** WORK INSTRUCTIONS **
The records that follow are to be transcribed in full, leaving out each picture.

** DATA FOR THIS EXERCISE **

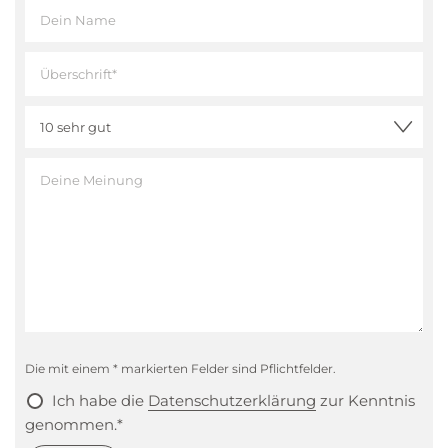
Die mit einem * markierten Felder sind Pflichtfelder.
Ich habe die
Datenschutzerklärung
zur Kenntnis
genommen.*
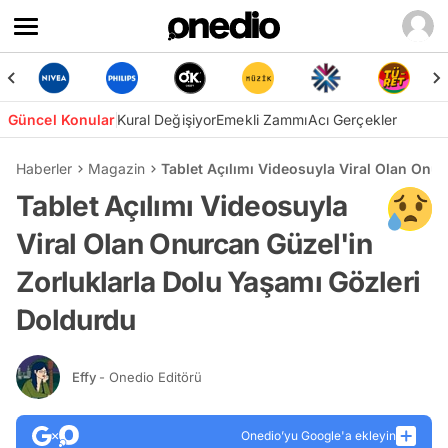
Güncel Konular
Kural Değişiyor
Emekli Zammı
Acı Gerçekler
Haberler
Magazin
Tablet Açılımı Videosuyla Viral Olan Onu
Tablet Açılımı Videosuyla
Viral Olan Onurcan Güzel'in
Zorluklarla Dolu Yaşamı Gözleri
Doldurdu
Effy
- Onedio Editörü
Onedio’yu Google'a ekleyin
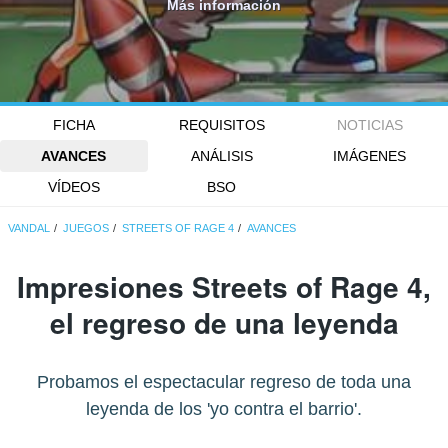
Más información
FICHA
REQUISITOS
NOTICIAS
AVANCES
ANÁLISIS
IMÁGENES
VÍDEOS
BSO
VANDAL
JUEGOS
STREETS OF RAGE 4
AVANCES
Impresiones Streets of Rage 4,
el regreso de una leyenda
Probamos el espectacular regreso de toda una
leyenda de los 'yo contra el barrio'.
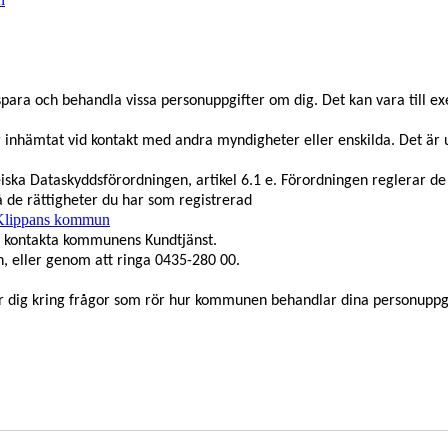
ara och behandla vissa personuppgifter om dig. Det kan vara till ex
r inhämtat vid kontakt med andra myndigheter eller enskilda. Det är 
ka Dataskyddsförordningen, artikel 6.1 e. Förordningen reglerar de
å de rättigheter du har som registrerad
| Klippans kommun
du kontakta kommunens Kundtjänst.
 eller genom att ringa 0435-280 00.
 dig kring frågor som rör hur kommunen behandlar dina personuppgi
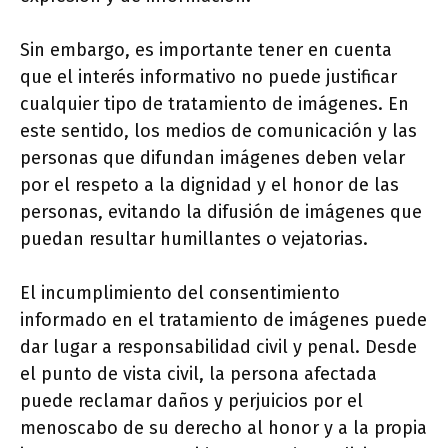
Sin embargo, es importante tener en cuenta
que el interés informativo no puede justificar
cualquier tipo de tratamiento de imágenes. En
este sentido, los medios de comunicación y las
personas que difundan imágenes deben velar
por el respeto a la dignidad y el honor de las
personas, evitando la difusión de imágenes que
puedan resultar humillantes o vejatorias.
El incumplimiento del consentimiento
informado en el tratamiento de imágenes puede
dar lugar a responsabilidad civil y penal. Desde
el punto de vista civil, la persona afectada
puede reclamar daños y perjuicios por el
menoscabo de su derecho al honor y a la propia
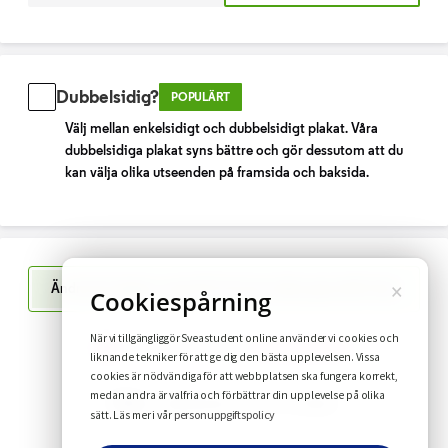
Dubbelsidig?
POPULÄRT
Välj mellan enkelsidigt och dubbelsidigt plakat. Våra
dubbelsidiga plakat syns bättre och gör dessutom att du
kan välja olika utseenden på framsida och baksida.
×
Ändra din design i upp till 10 timmar efter genomfört köp
Cookiespårning
När vi tillgängliggör Sveastudent online använder vi cookies och
Har du funderingar?
Se vanliga frågor
liknande tekniker för att ge dig den bästa upplevelsen. Vissa
cookies är nödvändiga för att webbplatsen ska fungera korrekt,
medan andra är valfria och förbättrar din upplevelse på olika
FAQ
Leverans inom 1-2 veckor
personuppgiftspolicy
sätt. Läs mer i vår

** RESULT OF THE TASK **
Die mit einem * markierten Felder sind Pflichtfelder.
Ich habe die
Datenschutzerklärung
zur Kenntnis
genommen.*
Güncel Konular
Kural Değişiyor
Emekli Zammı
Acı Gerçekler
Haberler
Magazin
Tablet Açılımı Videosuyla Viral Olan Onu
Tablet Açılımı Videosuyla
Viral Olan Onurcan Güzel'in
Zorluklarla Dolu Yaşamı Gözleri
Doldurdu
Effy
- Onedio Editörü
Onedio’yu Google'a ekleyin
Más información
FICHA
REQUISITOS
NOTICIAS
AVANCES
ANÁLISIS
IMÁGENES
VÍDEOS
BSO
VANDAL
JUEGOS
STREETS OF RAGE 4
AVANCES
Impresiones Streets of Rage 4,
el regreso de una leyenda
Probamos el espectacular regreso de toda una
leyenda de los 'yo contra el barrio'.
ara och behandla vissa personuppgifter om dig. Det kan vara till ex
r inhämtat vid kontakt med andra myndigheter eller enskilda. Det är 
ka Dataskyddsförordningen, artikel 6.1 e. Förordningen reglerar de
å de rättigheter du har som registrerad
| Klippans kommun
du kontakta kommunens Kundtjänst.
 eller genom att ringa 0435-280 00.
 dig kring frågor som rör hur kommunen behandlar dina personuppgi
Sin embargo, es importante tener en cuenta
que el interés informativo no puede justificar
cualquier tipo de tratamiento de imágenes. En
este sentido, los medios de comunicación y las
personas que difundan imágenes deben velar
por el respeto a la dignidad y el honor de las
personas, evitando la difusión de imágenes que
puedan resultar humillantes o vejatorias.
El incumplimiento del consentimiento
informado en el tratamiento de imágenes puede
dar lugar a responsabilidad civil y penal. Desde
el punto de vista civil, la persona afectada
puede reclamar daños y perjuicios por el
menoscabo de su derecho al honor y a la propia
Dubbelsidig?
POPULÄRT
Välj mellan enkelsidigt och dubbelsidigt plakat. Våra
dubbelsidiga plakat syns bättre och gör dessutom att du
kan välja olika utseenden på framsida och baksida.
×
Ändra din design i upp till 10 timmar efter genomfört köp
Cookiespårning
När vi tillgängliggör Sveastudent online använder vi cookies och
Har du funderingar?
Se vanliga frågor
liknande tekniker för att ge dig den bästa upplevelsen. Vissa
cookies är nödvändiga för att webbplatsen ska fungera korrekt,
medan andra är valfria och förbättrar din upplevelse på olika
FAQ
Leverans inom 1-2 veckor
personuppgiftspolicy
sätt. Läs mer i vår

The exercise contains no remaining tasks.